Problem requirements
If a line below includes the string "with", copy it.

::: Source information

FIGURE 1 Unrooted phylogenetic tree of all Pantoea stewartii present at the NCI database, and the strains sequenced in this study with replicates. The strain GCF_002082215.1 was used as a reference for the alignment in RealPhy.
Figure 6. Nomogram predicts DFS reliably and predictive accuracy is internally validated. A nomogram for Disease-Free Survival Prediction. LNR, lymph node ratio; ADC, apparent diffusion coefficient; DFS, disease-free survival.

::::::
::: Source information

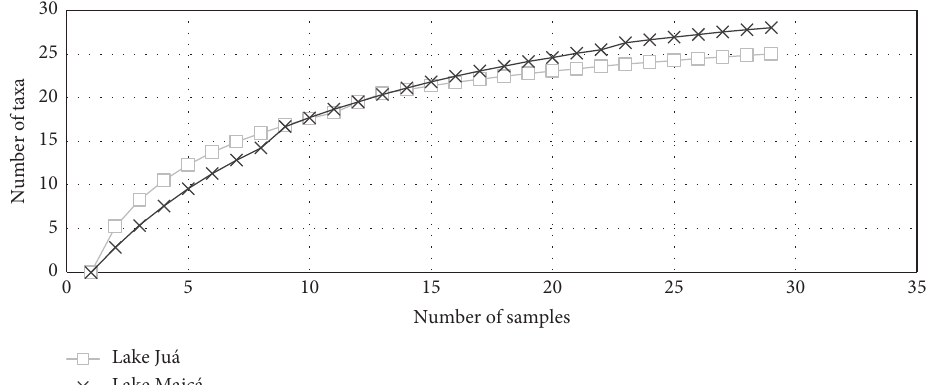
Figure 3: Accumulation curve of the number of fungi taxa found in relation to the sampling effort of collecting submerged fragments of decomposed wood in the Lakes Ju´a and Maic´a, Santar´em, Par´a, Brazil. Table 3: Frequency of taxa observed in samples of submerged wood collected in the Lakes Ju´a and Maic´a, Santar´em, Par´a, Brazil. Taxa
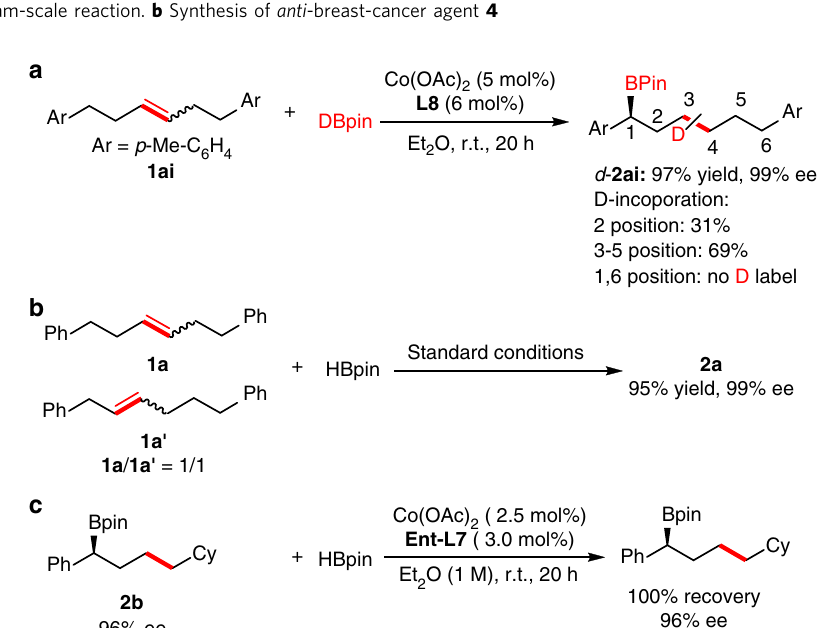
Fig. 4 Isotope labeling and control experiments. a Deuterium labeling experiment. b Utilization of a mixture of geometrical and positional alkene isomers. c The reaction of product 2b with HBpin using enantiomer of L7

::::::

Written answer
FIGURE 1 Unrooted phylogenetic tree of all Pantoea stewartii present at the NCI database, and the strains sequenced in this study with replicates. The strain GCF_002082215.1 was used as a reference for the alignment in RealPhy.
Fig. 4 Isotope labeling and control experiments. a Deuterium labeling experiment. b Utilization of a mixture of geometrical and positional alkene isomers. c The reaction of product 2b with HBpin using enantiomer of L7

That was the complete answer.